Transparency

Classes in public management routinely include lectures on the importance of transparency; after all, democratic processes depend upon the participation of informed voters, and–as yesterday’s post noted– being informed requires knowledge of what government is doing.

From that perspective, I suppose we might applaud news of the most recent survey from Transparency International.

Transparency International publishes an annual Corruption Index that ranks the world’s governments on their honesty. The United States didn’t do so well.

The U.S. has plummetedin an annual corruption index, falling out of the top 20 countries for the first time since 2011, watchdog Transparency International said in a new report that links the global erosion of democracy and tidal wave of autocrats to an uptick in graft.

“Corruption chips away at democracy to produce a vicious cycle, where corruption undermines democratic institutions and, in turn, weak institutions are less able to control corruption,” said Patricia Moreira, managing director of Transparency International (TI).

The Corruption Perceptions Index, which ranks 180 countries by their perceived levels of public sector corruption, found overall that the failure to control corruption is contributing to a “crisis of democracy around the world.”

It will probably not shock you to learn that the U.S. slipped four points since the election of Donald Trump. That’s the lowest score we have registered in seven years.

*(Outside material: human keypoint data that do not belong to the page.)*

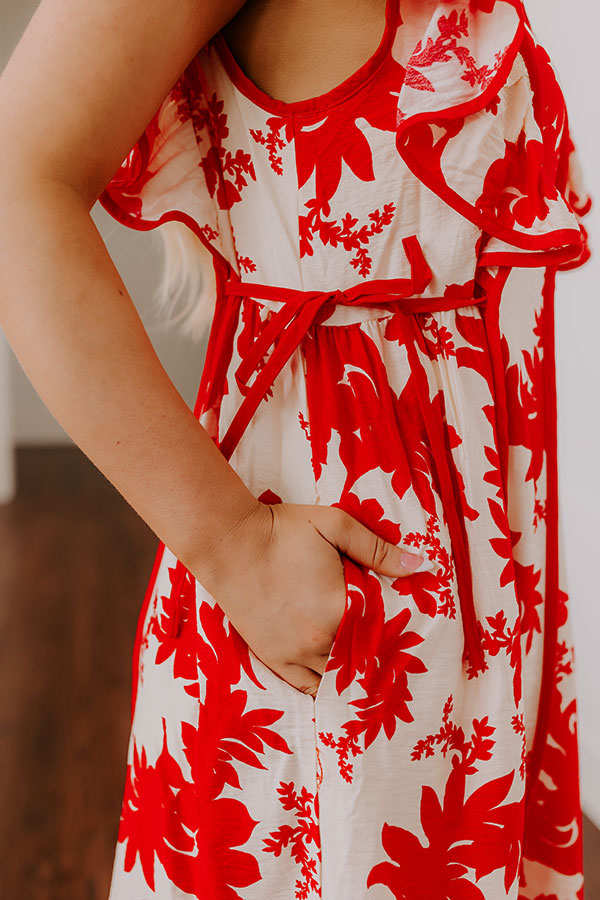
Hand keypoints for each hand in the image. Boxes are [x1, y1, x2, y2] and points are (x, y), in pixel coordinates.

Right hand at [196, 501, 425, 698]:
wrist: (229, 541)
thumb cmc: (283, 530)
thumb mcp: (334, 526)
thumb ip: (377, 549)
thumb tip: (421, 565)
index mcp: (339, 610)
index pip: (383, 635)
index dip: (398, 636)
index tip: (412, 637)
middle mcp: (318, 640)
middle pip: (363, 661)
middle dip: (379, 659)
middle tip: (398, 660)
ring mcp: (293, 653)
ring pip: (337, 680)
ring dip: (354, 677)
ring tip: (372, 674)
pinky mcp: (273, 658)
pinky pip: (306, 687)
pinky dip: (326, 689)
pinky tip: (340, 688)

The low score comes at a time when the U.S. is experiencing threats to its system of checks and balances as well as an erosion of ethical norms at the highest levels of power,” according to TI.

President Donald Trump is a “symptom, not a cause,” Zoe Reiter, the watchdog’s acting representative to the U.S., told Reuters

“Conflict of interest wasn’t a new problem, but it was illuminated in its glory when you have someone who is basically breaking norms,” she said.

According to the Index, the least corrupt countries were Denmark and New Zealand; Western Europe and the European Union scored the highest by region.

The most obvious question raised by America’s declining honesty is: what are we going to do about it? The most obvious answer is: we’re going to begin by getting rid of Donald Trump and Mitch McConnell. As salutary as that would be–as much of an improvement their exit from public life would represent–that should only be a start. As Zoe Reiter has pointed out, they are symptoms.

There’s a reason we have rarely heard pundits and public figures use terms like “public servant” and “statesman” over the past couple of decades. The political figures worthy of those labels–in Indiana, the Richard Lugars and the Lee Hamiltons–have been replaced by ambitious empty suits who lack both gravitas and integrity (and frequently, intelligence) and who are unwilling to do the hard work needed to master policy areas.

Empty suits are much easier to corrupt. Hence America’s declining place on the Corruption Index.

The problem is, when politics becomes a dirty word, it’s much harder to recruit bright, idealistic young people to run for office.

We can only hope that the number of newcomers who ran and won in 2018 are a sign of renewed political interest among young citizens intent upon cleaning up what has become America’s disgraceful political sewer.